However, even more alarming are Moscow’s growing anti-access/area denial capabilities, according to a U.S. general.

US Air Force: Russia Has Closed Air Power Gap With NATO
Credit: U.S. Air Force via pixabay

NATO’s air superiority vis-à-vis Russia is waning, Air Force (USAF) General Frank Gorenc, the commander of U.S. Air Forces in Europe and Africa told an audience at this year’s Air and Space Conference held near Washington DC, according to

“The advantage that we had from the air, I can honestly say, is shrinking not only with respect to the aircraft that they’re producing, but the more alarming thing is their ability to create anti-access/area-denial [A2/AD] that are very well defended,” Gorenc said.

With his remarks, the general has joined a chorus of defense analysts and policy makers dispensing Cassandra-like warnings about the slipping technological edge of the United States military and the growing danger posed by effective countermeasures to American power primarily based on precision-strike regimes (See: “No More Easy Victories for the US Military?”).

According to the general, Russia accelerated the development of A2/AD capabilities during the 2008 war with Georgia and has heavily invested in fielding modern long-range surface-to-air missile systems (.e.g., the S-400) and other land-based A2/AD weapon systems based on their experience during the war. “They learned a lot along the way, and they made moves to close the asymmetric advantage posed by the quality of our air force; they’ve done it,” he emphasized.

“It’s one thing to address a aircraft threat that has increased significantly — which by the way it has — but clearly, surface to air missile systems are much cheaper, they’re much more available and that is a concern,” he added.

Gorenc was adamant that the proliferation of A2/AD capabilities poses a challenge to U.S. air power worldwide. “Up to this point, we have talked about anti-access/area denial with respect to the Pacific problem, but what I’m telling you is this is not just a Pacific problem. It’s as significant in Europe as it is anywhere else on the planet.”

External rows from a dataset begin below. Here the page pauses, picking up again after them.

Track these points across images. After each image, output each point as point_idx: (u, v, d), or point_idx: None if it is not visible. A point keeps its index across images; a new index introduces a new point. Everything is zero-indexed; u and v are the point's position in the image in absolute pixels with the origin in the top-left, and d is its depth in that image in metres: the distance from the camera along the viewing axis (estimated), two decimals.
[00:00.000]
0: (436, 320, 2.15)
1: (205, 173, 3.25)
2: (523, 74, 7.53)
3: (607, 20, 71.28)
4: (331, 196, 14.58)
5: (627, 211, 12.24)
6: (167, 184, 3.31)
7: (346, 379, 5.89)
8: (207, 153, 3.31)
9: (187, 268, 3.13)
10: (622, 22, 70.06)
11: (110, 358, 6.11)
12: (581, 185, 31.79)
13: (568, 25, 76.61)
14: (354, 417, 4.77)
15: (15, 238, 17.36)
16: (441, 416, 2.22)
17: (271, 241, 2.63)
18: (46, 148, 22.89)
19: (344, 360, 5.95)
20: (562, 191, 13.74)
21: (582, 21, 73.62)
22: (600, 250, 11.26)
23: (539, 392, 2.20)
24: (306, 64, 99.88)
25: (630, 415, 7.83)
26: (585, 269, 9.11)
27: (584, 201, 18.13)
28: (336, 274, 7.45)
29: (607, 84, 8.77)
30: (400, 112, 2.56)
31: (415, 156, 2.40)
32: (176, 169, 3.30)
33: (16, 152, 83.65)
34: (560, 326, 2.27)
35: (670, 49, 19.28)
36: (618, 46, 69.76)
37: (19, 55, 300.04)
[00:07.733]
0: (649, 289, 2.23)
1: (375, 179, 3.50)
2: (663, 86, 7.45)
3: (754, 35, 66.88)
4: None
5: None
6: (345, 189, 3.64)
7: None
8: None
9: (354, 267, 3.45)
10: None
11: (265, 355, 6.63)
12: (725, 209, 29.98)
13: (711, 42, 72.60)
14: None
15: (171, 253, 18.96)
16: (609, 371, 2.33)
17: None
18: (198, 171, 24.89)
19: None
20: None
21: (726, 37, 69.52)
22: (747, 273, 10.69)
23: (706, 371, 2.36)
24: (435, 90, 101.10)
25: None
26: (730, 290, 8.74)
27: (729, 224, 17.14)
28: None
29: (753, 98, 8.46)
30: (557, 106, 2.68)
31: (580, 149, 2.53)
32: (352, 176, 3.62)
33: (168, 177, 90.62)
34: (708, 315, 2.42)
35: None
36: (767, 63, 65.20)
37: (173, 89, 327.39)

Indeed, A2/AD capabilities are fundamentally undermining the essence of the American way of war (See: “The End of the American Way of War?”). “The American way of war requires a robust air reconnaissance … because we believe with air superiority, everything is possible and without it, nothing is possible. We just need to continue to work really hard to make sure that we can provide that to make the aspiration of our joint partners,” according to Gorenc.

The U.S. general called for the introduction of new tactics and training or rather a return to older training scenarios: “It’s pretty clear we’re going to have go back and start exercising some of the same stuff we used to do in the Cold War.” However, the growing technological capabilities of potential U.S. adversaries might also require the introduction of new operational concepts such as an emphasis on long-range strike operations (See: “Adios Top Gun: The End of the Fighter Jet?”).

“We’re going to have to extend the training that we do to allow for access into areas that are very well defended. We’re going to have to develop TTPs [tactics, techniques, and procedures] and continue to develop requirements that allow us to address that modern long-range SAM array,” according to Gorenc.